There were 1,716 households, out of which 27.6% had children under the age of 18 living with them, 47.7% were married couples living together, 14.6% had a female householder with no husband present, and 34.8% were non-families. 31.4% of all households were made up of individuals, and 15.0% had someone living alone who was 65 years of age or older. The average household size was 2.27 and the average family size was 2.81.

In the city the population was spread out, with 22.2% under the age of 18, 7.5% from 18 to 24, 26.7% from 25 to 44, 24.4% from 45 to 64, and 19.2% who were 65 years of age or older. The median age was 40 years. For every 100 females, there were 89.7 males. For every 100 females age 18 and over, there were 84.5 males.

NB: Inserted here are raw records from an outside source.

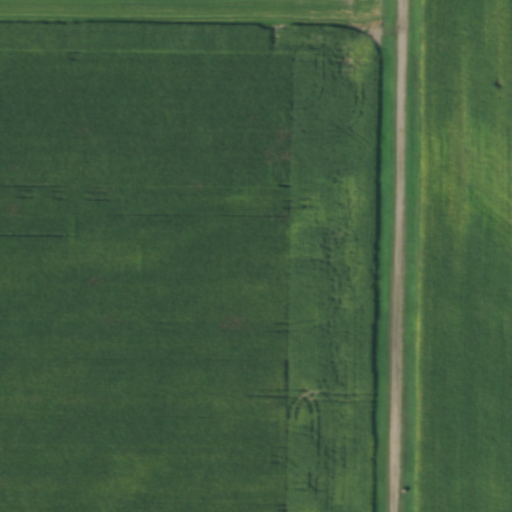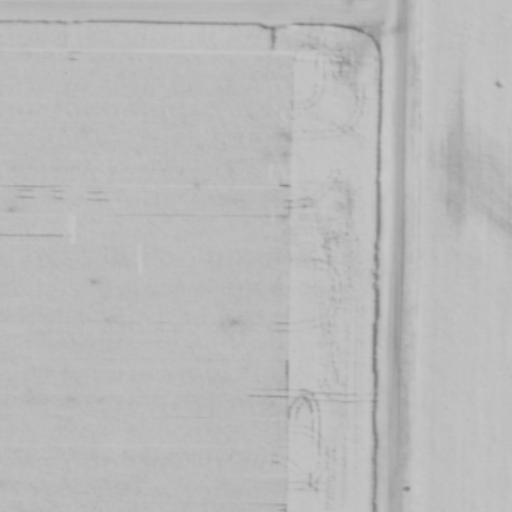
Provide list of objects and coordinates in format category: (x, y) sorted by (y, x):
road: (399, 256)
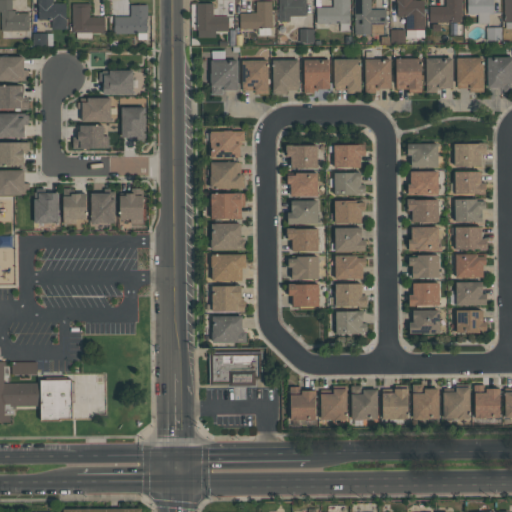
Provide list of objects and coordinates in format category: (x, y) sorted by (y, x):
building: (290, 9)
building: (291, 9)
building: (480, 9)
building: (480, 9)
building: (507, 10)
building: (446, 12)
building: (446, 12)
building: (52, 13)
building: (53, 13)
building: (334, 13)
building: (411, 13)
building: (411, 13)
building: (507, 13)
building: (334, 14)
building: (12, 17)
building: (257, 17)
building: (368, 18)
building: (85, 19)
building: (368, 19)
building: (209, 21)
building: (131, 22)
building: (306, 35)
building: (397, 35)
building: (39, 39)
park: (112, 60)
building: (12, 68)
building: (499, 72)
building: (469, 73)
building: (346, 74)
building: (377, 74)
building: (408, 74)
building: (438, 74)
building: (285, 75)
building: (315, 75)
building: (223, 76)
building: (255, 76)
building: (117, 82)
building: (12, 97)
building: (95, 110)
road: (447, 119)
building: (133, 122)
building: (12, 124)
road: (503, 129)
road: (382, 131)
road: (267, 133)
road: (325, 135)
building: (90, 137)
building: (225, 143)
building: (13, 152)
building: (422, 154)
building: (468, 154)
building: (302, 155)
building: (347, 155)
road: (66, 167)
building: (226, 175)
building: (13, 182)
building: (423, 182)
building: (468, 183)
building: (302, 184)
building: (348, 184)
building: (226, 205)
building: (131, 206)
building: (74, 207)
building: (102, 207)
building: (46, 208)
building: (423, 210)
building: (468, 210)
building: (348, 211)
building: (303, 212)
road: (387, 232)
building: (226, 236)
building: (423, 238)
building: (469, 238)
building: (303, 239)
building: (348, 239)
road: (82, 240)
road: (507, 244)
road: (173, 256)
building: (469, 265)
building: (227, 266)
building: (424, 266)
building: (303, 267)
building: (349, 267)
road: (78, 275)
road: (150, 275)
building: (469, 293)
building: (304, 294)
building: (424, 294)
building: (349, 295)
road: (24, 296)
building: (227, 298)
road: (267, 303)
road: (113, 313)
building: (424, 321)
building: (470, 321)
building: (349, 322)
building: (228, 328)
road: (448, 342)
road: (337, 344)
road: (289, 347)
road: (500, 347)
road: (387, 348)
road: (53, 349)
building: (24, 367)
building: (238, 368)
building: (234, 370)
building: (33, 393)
building: (16, 396)
building: (55, 399)
building: (425, 402)
building: (486, 402)
building: (363, 403)
building: (301, 404)
building: (395, 404)
building: (456, 404)
building: (508, 404)
building: (333, 405)
road: (241, 406)
road: (91, 437)
road: (33, 438)
road: (411, 454)
road: (241, 456)
road: (87, 458)
traffic signals: (174, 458)
road: (343, 483)
road: (125, 485)
traffic signals: (174, 485)
road: (38, 486)
building: (102, 510)
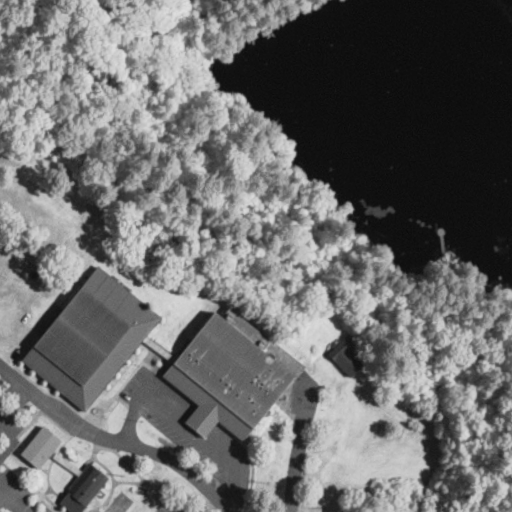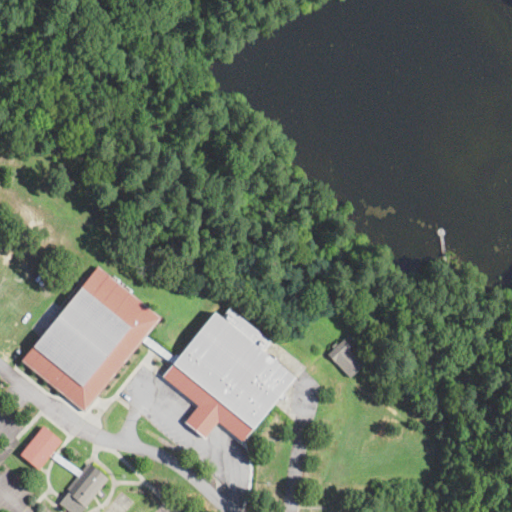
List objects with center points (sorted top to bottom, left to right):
building: (79, 149)
building: (143, 229)
building: (90, 337)
building: (159, 357)
building: (345, 357)
building: (344, 358)
building: (227, 374)
road: (187, 429)
road: (12, 439)
road: (114, 441)
building: (40, 446)
road: (298, 459)
building: (66, 471)
building: (82, 488)
road: (14, 498)
building: (116, 507)
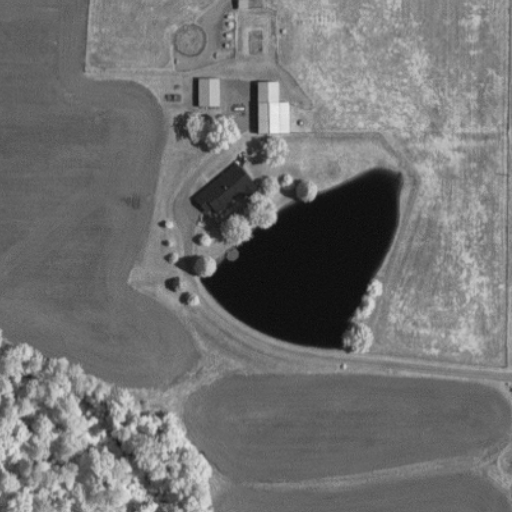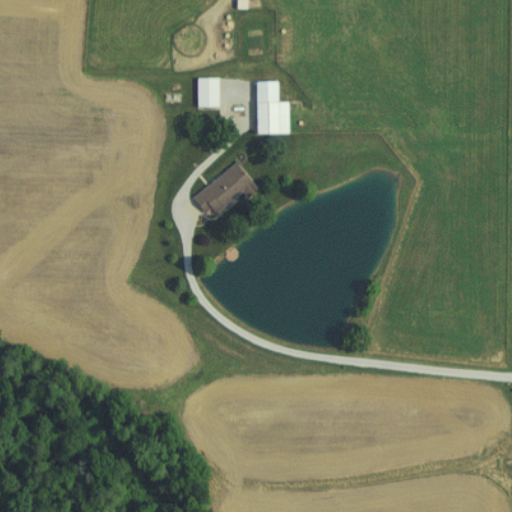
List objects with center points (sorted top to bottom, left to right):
building: (200, 93)
building: (262, 110)
building: (218, 192)
road: (308, 351)
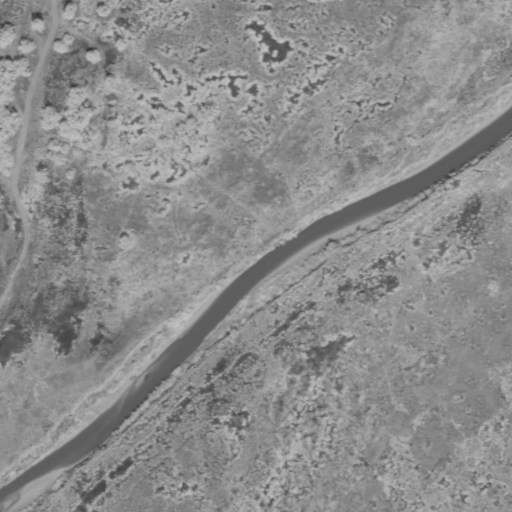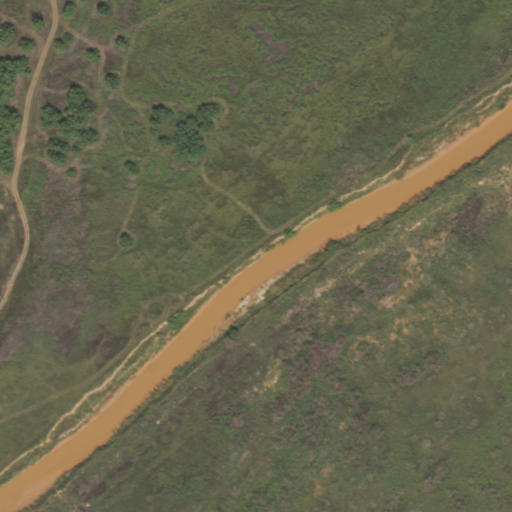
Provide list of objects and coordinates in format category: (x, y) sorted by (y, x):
river: (248, 299)
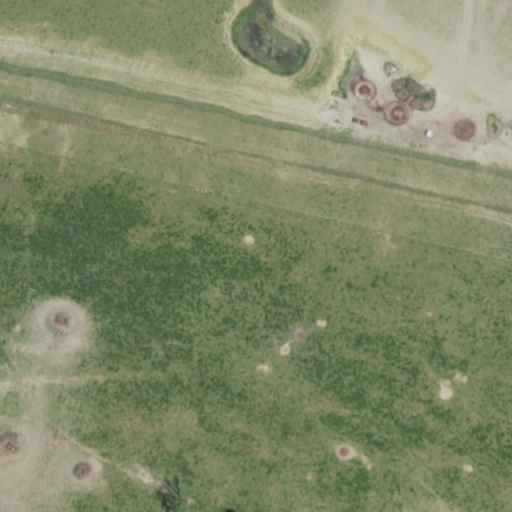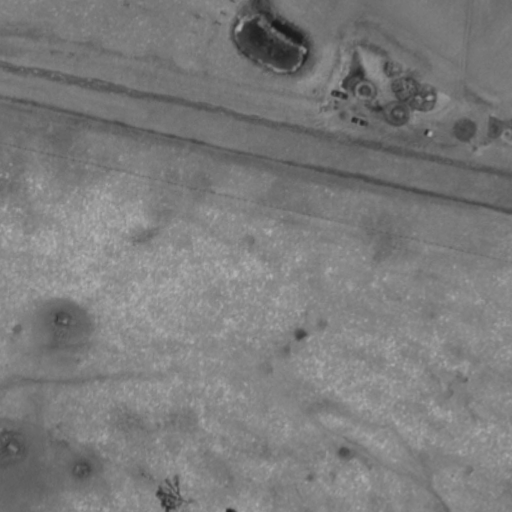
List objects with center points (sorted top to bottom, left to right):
airport runway: (256, 139)
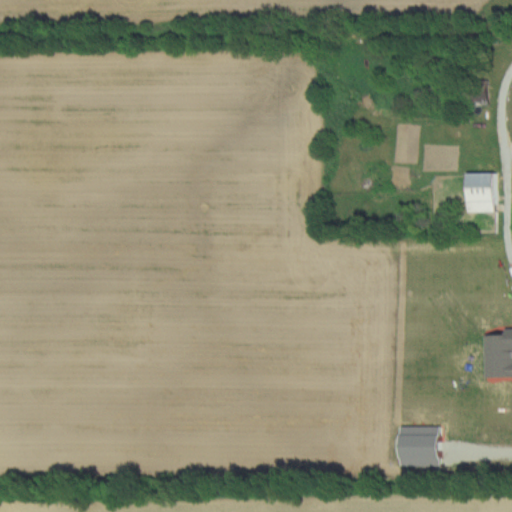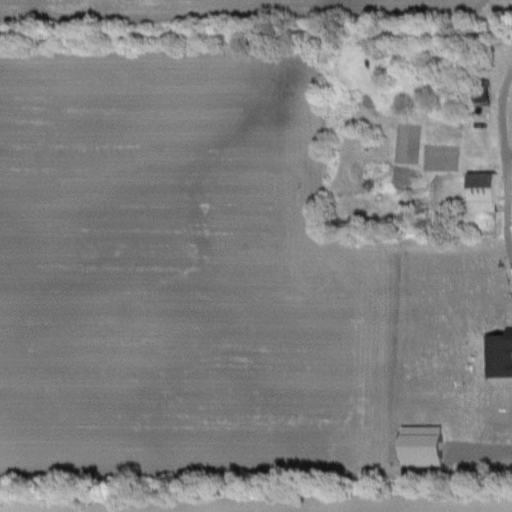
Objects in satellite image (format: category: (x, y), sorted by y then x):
building: (478, 95)
road: (500, 119)
building: (484, 192)
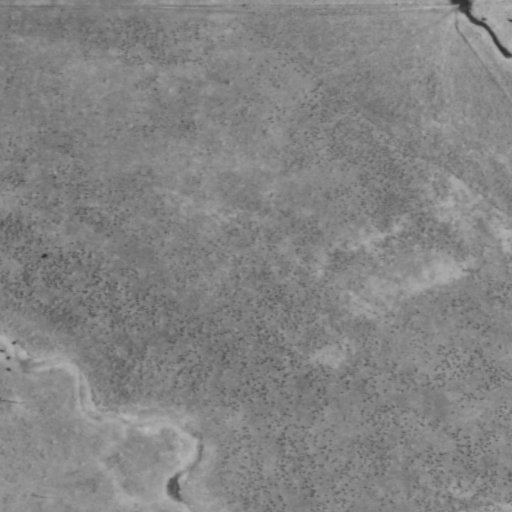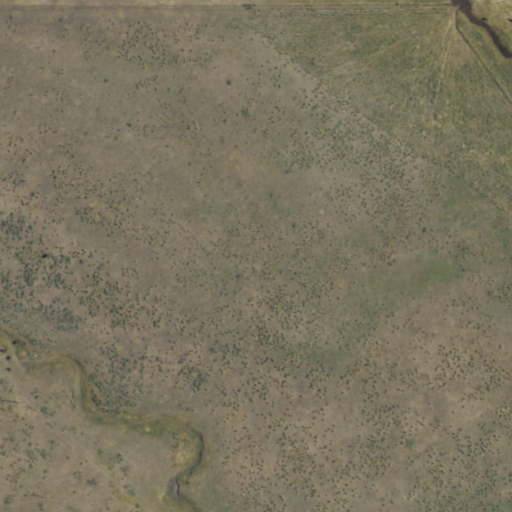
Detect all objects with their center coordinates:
crop: (488, 48)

The median income for a household in the city was $32,614, and the median income for a family was $44,375. Males had a median income of $30,610 versus $19,297 for females. The per capita income for the city was $18,139. About 10.9% of families and 15.7% of the population were below the poverty line, including 21.0% of those under age 18 and 15.1% of those age 65 or over.
==Notable residents==
- Deborah Adams, author
- Murray Bowen, psychiatrist and professor
- Susan Goodman, 1983 Mrs. America
- George Morgan, country music singer
- Daryl Mosley, singer, musician, and songwriter.